Ele voltou a olhar para ela com os olhos semicerrados.
– Não sei se estavas aborrecido ou preocupado, mas passavas mais tempo sozinho do que os outros. Eles deixavam-te em paz e isso levou-me a pensar que eras o cabecilha.
– O cabecilha? – repetiu ele num tom trocista. – Do quê? De um bando de ladrões?
– Não precisas ser desagradável.
Ela ia para levantar-se, mas ele agarrou-lhe o pulso.
– Não te vás.
Ela olhou para a sua mão. Sentia a calor da sua pele e teve de dominar um estremecimento. Estava esgotada de tanto cuidar dele e de preocupar-se. Tinham sido um dia e uma noite intermináveis.
– Só tento ajudar-te – comentou ela, libertando-se.
– Desculpa. Senta-te, por favor.
As palavras eram amáveis, mas o tom era autoritário. Era evidente que estava habituado a ser obedecido. Sentou-se devagar e agarrou o garfo, mas estava demasiado cansada para comer. Podia notar que a observava e isso não facilitava as coisas. Além disso, já sabia a cor dos seus olhos, eram azul-turquesa, como o mar.
– Pensava que tinhas fome – comentou ela ao ver que não tinha provado sequer a comida.
– Estou à tua espera.
– Perdi o apetite.
– Foi a companhia…?
– A companhia é boa – ela esboçou um sorriso. – Acho que estou demasiado cansada.
– Imagino que tenhas passado a noite inteira preocupada comigo.

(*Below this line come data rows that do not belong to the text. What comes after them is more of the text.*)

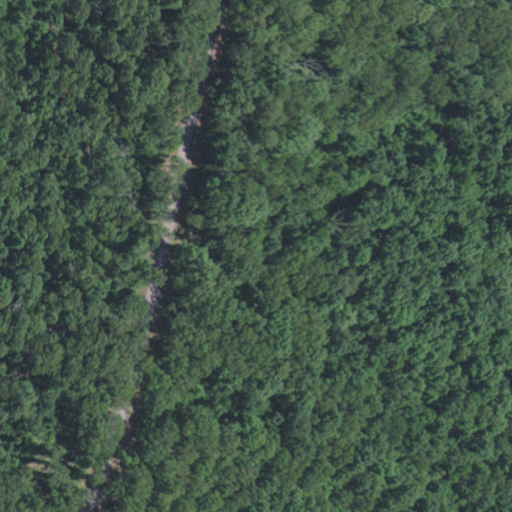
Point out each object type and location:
road: (155, 258)
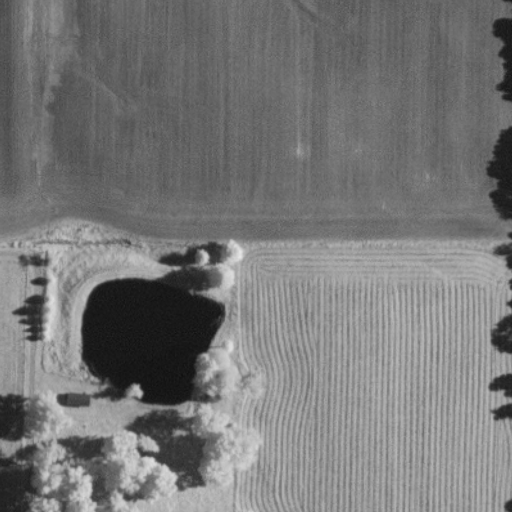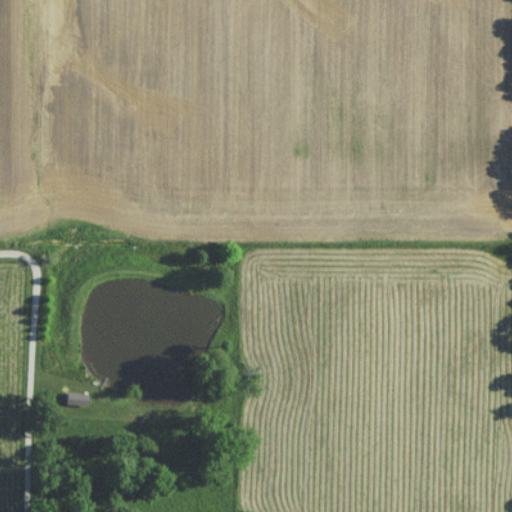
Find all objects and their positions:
road: (15, 256)
road: (32, 385)
building: (76, 404)
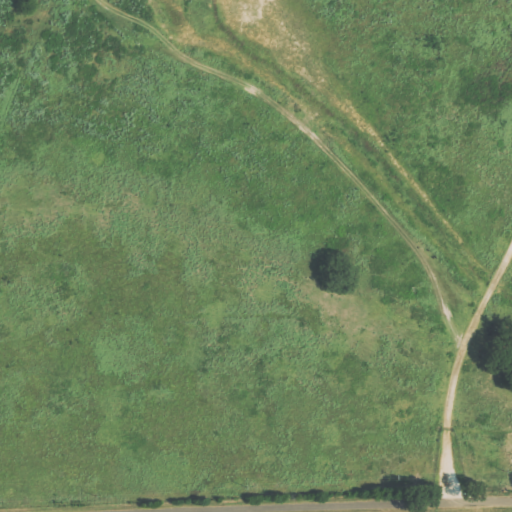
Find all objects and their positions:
road: (310, 505)
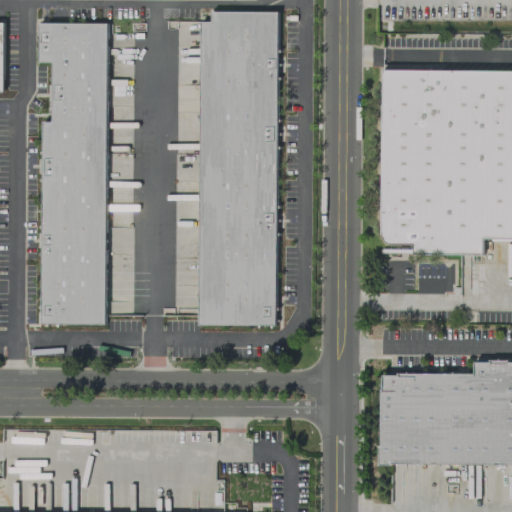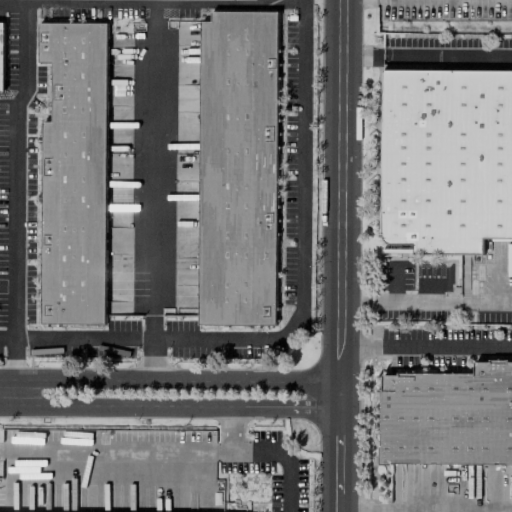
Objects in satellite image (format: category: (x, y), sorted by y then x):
building: (1, 53)
road: (362, 54)
road: (447, 54)
building: (1, 55)
road: (304, 85)
building: (446, 157)
road: (14, 167)
building: (236, 168)
building: (237, 168)
road: (152, 170)
road: (341, 172)
building: (73, 173)
building: (73, 174)
road: (422, 281)
road: (394, 282)
road: (357, 300)
road: (416, 300)
road: (485, 300)
road: (76, 339)
road: (360, 345)
road: (446, 345)
road: (152, 360)
road: (340, 368)
road: (13, 371)
road: (75, 379)
road: (247, 379)
road: (76, 406)
road: (248, 406)
building: (447, 415)
road: (230, 427)
road: (0, 446)
road: (107, 447)
road: (222, 448)
road: (339, 452)
road: (283, 457)
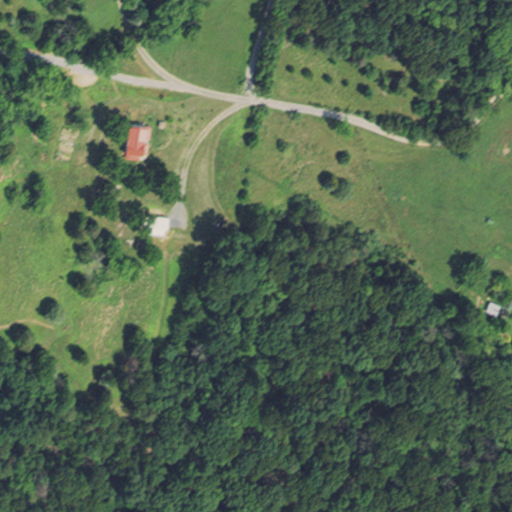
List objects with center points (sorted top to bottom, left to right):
road: (254, 49)
road: (143, 50)
road: (266, 101)
building: (135, 133)
building: (124, 139)
road: (197, 139)
building: (154, 215)
building: (144, 216)
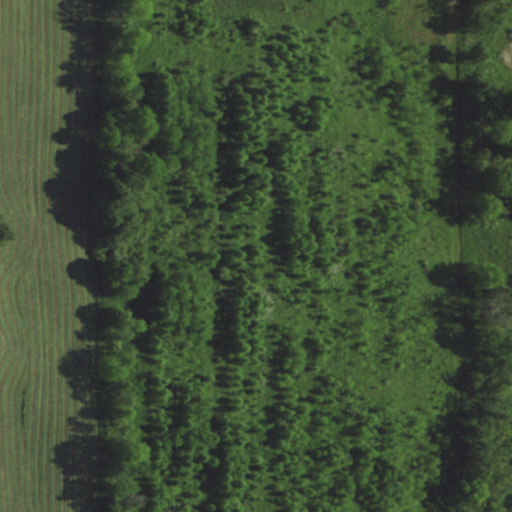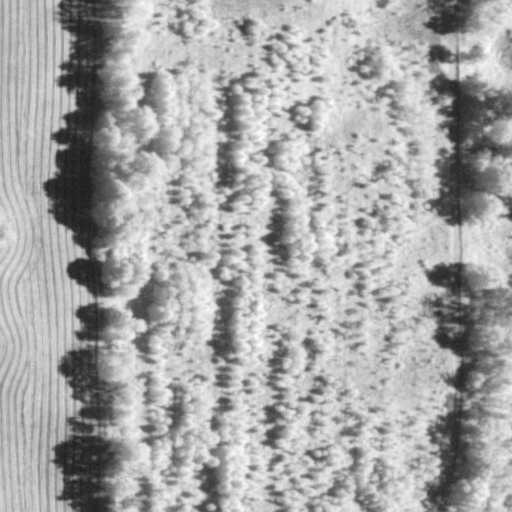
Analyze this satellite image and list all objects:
road: (452, 256)
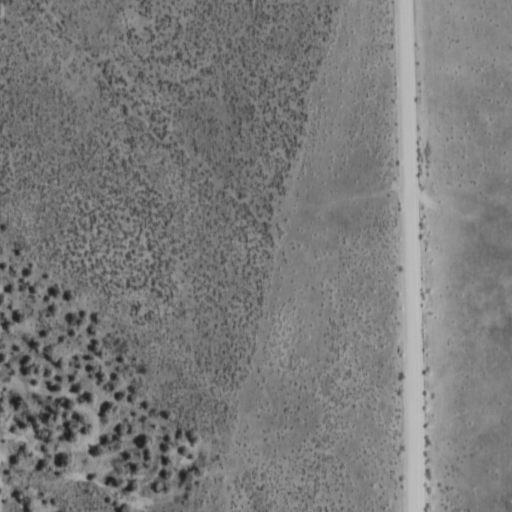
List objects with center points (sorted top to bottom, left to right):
road: (384, 256)
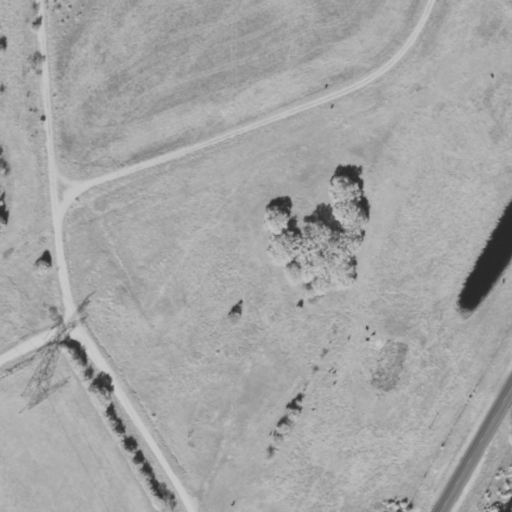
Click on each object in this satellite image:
power tower: (20, 393)
road: (476, 449)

Sim. Não sabia se ele sobreviveria. Havia sempre complicações após um quase afogamento.
– No entanto, sobreviveste e aqui estás.
– Sem memória e sem nome.
– Bom, poderíamos arranjar-te um nome.
– Poderíamos…
– Poderíamos dizer nomes a ver se algum te soa bem – ele olhou para ela fixamente e a ela sentiu o estômago encolher-se. – Eu direi nomes e tu vais dizer-me se gostas de algum.
– De acordo.
– Mateo, Marcos, Lucas, Juan…
– Tenho quase a certeza de que não sou um apóstolo.
– Portanto, conheces a Bíblia…
– Sim, mas não gosto deste sistema. Quero o meu nome, ou então não ter nome. Fala-me de ti. Que fazes numa ilha deserta?
– Não está deserta. Fica aqui uma das cinco estações da Fundação Internacional de Vulcanologia. O meu pai é vulcanólogo. Viemos para ficar um ano, mas estamos cá há oito.
– Onde está ele agora?
– No Havai. É professor catedrático na Universidade do Havai. Combina o ensino com o trabalho no terreno. Está em Honolulu, mas voltará no final do mês, dentro de nove dias.
– E deixou-te sozinha?
– Parece-te estranho?
– Sim.
– Para mim é normal – ela encolheu os ombros. – Não sou muito sociável e, além disso, assim posso dedicar-me às minhas coias. Quando o meu pai está aqui, só tratamos das coisas dele.
– E a tua mãe…?
– Morreu pouco antes de eu fazer cinco anos.
– Lamento.
– Não me lembro dela – comentou ela, encolhendo os ombros outra vez.
– Ela aprovaria a vida que levas aqui?
– Ela também era vulcanóloga. Trabalhou dez anos com o meu pai e fizeram o que ele está a fazer agora, mas no Havai. Acho que sim, que aprovaria. Talvez só lamentasse que não tivesse ido à universidade. Eduquei-me em casa, até na educação universitária, mas, segundo o meu pai, tenho mais conhecimentos que os alunos dele, embora não seja o mesmo. Nunca tive de competir para trabalhar, limito-me a trabalhar.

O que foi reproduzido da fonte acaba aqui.